Significantly, news of the rebellion in Sicily sparked off uprisings of the slaves elsewhere – even in Rome:

“19. As word of this was bruited about, a revolt of one hundred and fifty slaves, banded together, flared up in Rome, of more than a thousand in Attica, and of yet others in Delos and many other places. But thanks to the speed with which forces were brought up and to the severity of their punitive measures, the magistrates of these communities at once disposed of the rebels and brought to their senses any who were wavering on the verge of revolt. In Sicily, however, the trouble grew.

“20. Cities were captured with all their inhabitants, and many armies were cut to pieces by the rebels, until Rupilius, the Roman commander, recovered Tauromenium for the Romans by placing it under strict siege and confining the rebels under conditions of unspeakable duress and famine: conditions such that, beginning by eating the children, they progressed to the women, and did not altogether abstain even from eating one another. It was on this occasion that Rupilius captured Comanus, the brother of Cleon, as he was attempting to escape from the beleaguered city.” (ibid.)

The Roman senate was obliged to dispatch the Roman army to end the slave war. The Roman accounts that have come down to us, describe him as more cunning than able; but it should be remembered that these reports were written by his enemies who would not wish to depict him in a favourable light. His lieutenant, Cleon, was given the credit for the many victories he won over the Roman forces; but this may just be spite on the part of the latter. This rebel chief must have been a man of considerable ability to have maintained his position so long, and to have commanded the services of those said to have been his superiors. Cleon fell in battle, and Eunus was made prisoner, but died before he could be brought to punishment.
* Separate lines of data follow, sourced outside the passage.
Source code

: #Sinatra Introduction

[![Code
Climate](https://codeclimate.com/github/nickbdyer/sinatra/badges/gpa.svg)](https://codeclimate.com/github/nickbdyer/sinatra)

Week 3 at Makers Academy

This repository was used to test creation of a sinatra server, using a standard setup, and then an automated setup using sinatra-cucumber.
This was the first of a series of three slave revolts in the Roman Republic. A second Slave Revolt followed, that lasted from 104 BC until 100 BC. The leader of this slave revolt named Salvius led the slaves in the east of Sicily, while Athenion led the western slaves and it took Rome four years to suppress. The Roman consul M. Aquilas quelled the revolt only after great effort. In addition to these slave uprisings, and the great, last and most famous uprising led by Spartacus, the war against Aristonicus and his “Heliopolites” in Asia Minor was also in reality a war of the landowners against insurgent slaves.
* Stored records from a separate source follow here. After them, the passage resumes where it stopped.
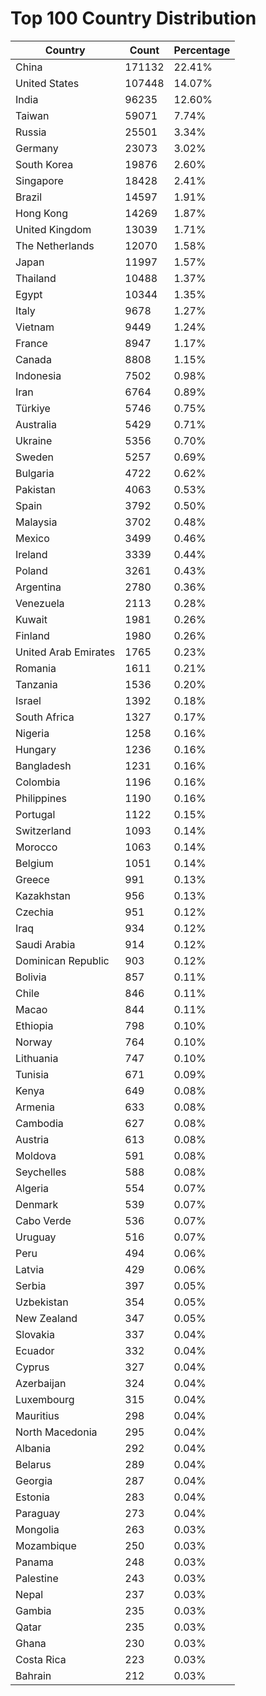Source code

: # Top 100 Country Distribution
| Country | Count | Percentage |
|----|----|----|
| China | 171132 | 22.41% |
| United States | 107448 | 14.07% |
| India | 96235 | 12.60% |
| Taiwan | 59071 | 7.74% |
| Russia | 25501 | 3.34% |
| Germany | 23073 | 3.02% |
| South Korea | 19876 | 2.60% |
| Singapore | 18428 | 2.41% |
| Brazil | 14597 | 1.91% |
| Hong Kong | 14269 | 1.87% |
| United Kingdom | 13039 | 1.71% |
| The Netherlands | 12070 | 1.58% |
| Japan | 11997 | 1.57% |
| Thailand | 10488 | 1.37% |
| Egypt | 10344 | 1.35% |
| Italy | 9678 | 1.27% |
| Vietnam | 9449 | 1.24% |
| France | 8947 | 1.17% |
| Canada | 8808 | 1.15% |
| Indonesia | 7502 | 0.98% |
| Iran | 6764 | 0.89% |
| Türkiye | 5746 | 0.75% |
| Australia | 5429 | 0.71% |
| Ukraine | 5356 | 0.70% |
| Sweden | 5257 | 0.69% |
| Bulgaria | 4722 | 0.62% |
| Pakistan | 4063 | 0.53% |
| Spain | 3792 | 0.50% |
| Malaysia | 3702 | 0.48% |
| Mexico | 3499 | 0.46% |
| Ireland | 3339 | 0.44% |
| Poland | 3261 | 0.43% |
| Argentina | 2780 | 0.36% |
| Venezuela | 2113 | 0.28% |
| Kuwait | 1981 | 0.26% |
| Finland | 1980 | 0.26% |
| United Arab Emirates | 1765 | 0.23% |
| Romania | 1611 | 0.21% |
| Tanzania | 1536 | 0.20% |
| Israel | 1392 | 0.18% |
| South Africa | 1327 | 0.17% |
| Nigeria | 1258 | 0.16% |
| Hungary | 1236 | 0.16% |
| Bangladesh | 1231 | 0.16% |
| Colombia | 1196 | 0.16% |
| Philippines | 1190 | 0.16% |
| Portugal | 1122 | 0.15% |
| Switzerland | 1093 | 0.14% |
| Morocco | 1063 | 0.14% |
| Belgium | 1051 | 0.14% |
| Greece | 991 | 0.13% |
| Kazakhstan | 956 | 0.13% |
| Czechia | 951 | 0.12% |
| Iraq | 934 | 0.12% |
| Saudi Arabia | 914 | 0.12% |
| Dominican Republic | 903 | 0.12% |
| Bolivia | 857 | 0.11% |
| Chile | 846 | 0.11% |
| Macao | 844 | 0.11% |
| Ethiopia | 798 | 0.10% |
| Norway | 764 | 0.10% |
| Lithuania | 747 | 0.10% |
| Tunisia | 671 | 0.09% |
| Kenya | 649 | 0.08% |
| Armenia | 633 | 0.08% |
| Cambodia | 627 | 0.08% |
| Austria | 613 | 0.08% |
| Moldova | 591 | 0.08% |
| Seychelles | 588 | 0.08% |
| Algeria | 554 | 0.07% |
| Denmark | 539 | 0.07% |
| Cabo Verde | 536 | 0.07% |
| Uruguay | 516 | 0.07% |
| Peru | 494 | 0.06% |
| Latvia | 429 | 0.06% |
| Serbia | 397 | 0.05% |
| Uzbekistan | 354 | 0.05% |
| New Zealand | 347 | 0.05% |
| Slovakia | 337 | 0.04% |
| Ecuador | 332 | 0.04% |
| Cyprus | 327 | 0.04% |
| Azerbaijan | 324 | 0.04% |
| Luxembourg | 315 | 0.04% |
| Mauritius | 298 | 0.04% |
| North Macedonia | 295 | 0.04% |
| Albania | 292 | 0.04% |
| Belarus | 289 | 0.04% |
| Georgia | 287 | 0.04% |
| Estonia | 283 | 0.04% |
| Paraguay | 273 | 0.04% |
| Mongolia | 263 | 0.03% |
| Mozambique | 250 | 0.03% |
| Panama | 248 | 0.03% |
| Palestine | 243 | 0.03% |
| Nepal | 237 | 0.03% |
| Gambia | 235 | 0.03% |
| Qatar | 235 | 0.03% |
| Ghana | 230 | 0.03% |
| Costa Rica | 223 | 0.03% |
| Bahrain | 212 | 0.03% |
In some cases the free labourers made common cause with the slaves. In fact, at one point, the whole island of Sicily fell into the hands of the slaves. According to even the most moderate estimates, the active slave army amounted to at least 70,000 men capable of bearing arms (see Mommsen, vol. 3, pp. 76-7.) The only way of assuring the total submission of the slaves after such revolts was by applying the most ruthless and brutal methods. Thus, in every case, the revolt ended with a massacre of the slaves. In the capital of Sicily, 150 slaves were executed, in Minturnae 450, and in Sinuessa, as many as 4,000. After the suppression of the revolt in Sicily the consul Publius Rupilius ordered that every rebel slave who was captured be crucified – some 20,000 in all.